▶ _Goal of the exercise_:
Wherever "import" turns up in the entries, copy out the line that holds it.

Dataset entries:

>>>

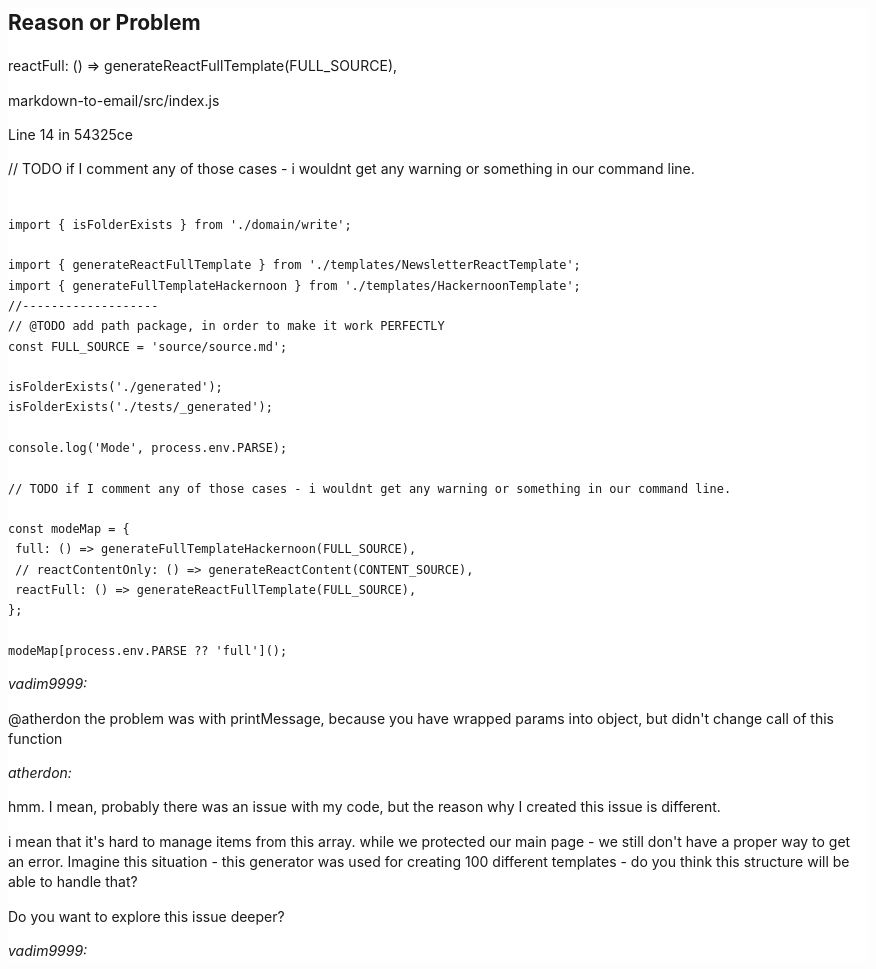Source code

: ## Reason or Problem

reactFull: () => generateReactFullTemplate(FULL_SOURCE),

markdown-to-email/src/index.js

Line 14 in 54325ce

 // TODO if I comment any of those cases - i wouldnt get any warning or something in our command line. 
 
 ```
 
import { isFolderExists } from './domain/write';

import { generateReactFullTemplate } from './templates/NewsletterReactTemplate';
import { generateFullTemplateHackernoon } from './templates/HackernoonTemplate';
//-------------------
// @TODO add path package, in order to make it work PERFECTLY
const FULL_SOURCE = 'source/source.md';

isFolderExists('./generated');
isFolderExists('./tests/_generated');

console.log('Mode', process.env.PARSE);

// TODO if I comment any of those cases - i wouldnt get any warning or something in our command line.

const modeMap = {
  full: () => generateFullTemplateHackernoon(FULL_SOURCE),
  // reactContentOnly: () => generateReactContent(CONTENT_SOURCE),
  reactFull: () => generateReactFullTemplate(FULL_SOURCE),
};

modeMap[process.env.PARSE ?? 'full']();
```

_vadim9999:_

@atherdon the problem was with printMessage, because you have wrapped params into object, but didn't change call of this function

_atherdon:_

hmm. I mean, probably there was an issue with my code, but the reason why I created this issue is different.

i mean that it's hard to manage items from this array. while we protected our main page - we still don't have a proper way to get an error. Imagine this situation - this generator was used for creating 100 different templates - do you think this structure will be able to handle that?

Do you want to explore this issue deeper?

_vadim9999:_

<<<

▶ _Response to the task_:
import { isFolderExists } from './domain/write';
import { generateReactFullTemplate } from './templates/NewsletterReactTemplate';
import { generateFullTemplateHackernoon } from './templates/HackernoonTemplate';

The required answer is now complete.